Data shown ->

-- -- --

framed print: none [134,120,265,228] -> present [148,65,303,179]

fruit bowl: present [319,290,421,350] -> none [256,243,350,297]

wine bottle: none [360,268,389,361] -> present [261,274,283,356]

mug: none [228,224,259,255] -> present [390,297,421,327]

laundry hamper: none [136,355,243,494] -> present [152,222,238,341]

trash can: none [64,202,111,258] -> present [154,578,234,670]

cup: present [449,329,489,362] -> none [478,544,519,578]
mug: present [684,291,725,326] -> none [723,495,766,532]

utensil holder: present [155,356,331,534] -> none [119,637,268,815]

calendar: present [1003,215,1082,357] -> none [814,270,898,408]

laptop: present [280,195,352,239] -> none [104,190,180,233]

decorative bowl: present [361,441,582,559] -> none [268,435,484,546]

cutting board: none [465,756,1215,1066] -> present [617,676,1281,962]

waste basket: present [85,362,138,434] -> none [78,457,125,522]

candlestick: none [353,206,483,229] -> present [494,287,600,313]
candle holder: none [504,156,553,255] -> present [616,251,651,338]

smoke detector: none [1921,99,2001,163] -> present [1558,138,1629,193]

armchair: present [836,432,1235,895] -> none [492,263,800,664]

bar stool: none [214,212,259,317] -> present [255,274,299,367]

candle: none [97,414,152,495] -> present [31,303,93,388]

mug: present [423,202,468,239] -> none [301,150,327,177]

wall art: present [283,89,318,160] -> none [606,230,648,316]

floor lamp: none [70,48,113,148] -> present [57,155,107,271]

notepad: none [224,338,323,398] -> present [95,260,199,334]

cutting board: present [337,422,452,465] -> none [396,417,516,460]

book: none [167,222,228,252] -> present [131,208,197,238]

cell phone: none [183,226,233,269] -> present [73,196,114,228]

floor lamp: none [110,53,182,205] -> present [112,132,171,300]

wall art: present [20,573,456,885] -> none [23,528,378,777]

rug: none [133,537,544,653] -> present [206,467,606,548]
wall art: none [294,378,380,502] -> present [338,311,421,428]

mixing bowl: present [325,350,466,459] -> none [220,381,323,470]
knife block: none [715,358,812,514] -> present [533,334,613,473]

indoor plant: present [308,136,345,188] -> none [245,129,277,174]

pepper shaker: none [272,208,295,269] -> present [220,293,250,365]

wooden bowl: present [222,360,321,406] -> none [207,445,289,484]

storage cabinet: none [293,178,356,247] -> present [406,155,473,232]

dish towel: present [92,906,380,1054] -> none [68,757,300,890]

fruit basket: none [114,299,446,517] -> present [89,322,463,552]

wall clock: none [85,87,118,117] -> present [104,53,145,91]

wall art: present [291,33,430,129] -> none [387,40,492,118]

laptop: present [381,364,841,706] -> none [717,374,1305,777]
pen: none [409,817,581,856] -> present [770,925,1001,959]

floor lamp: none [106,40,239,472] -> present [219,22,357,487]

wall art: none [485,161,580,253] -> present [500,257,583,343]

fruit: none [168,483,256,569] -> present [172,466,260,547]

-- -- --

Job -> All the lines that hold the word "floor" must appear in the answer, copied from the records.

Problem solution ->
floor lamp: none [70,48,113,148] -> present [57,155,107,271]
floor lamp: none [110,53,182,205] -> present [112,132,171,300]
floor lamp: none [106,40,239,472] -> present [219,22,357,487]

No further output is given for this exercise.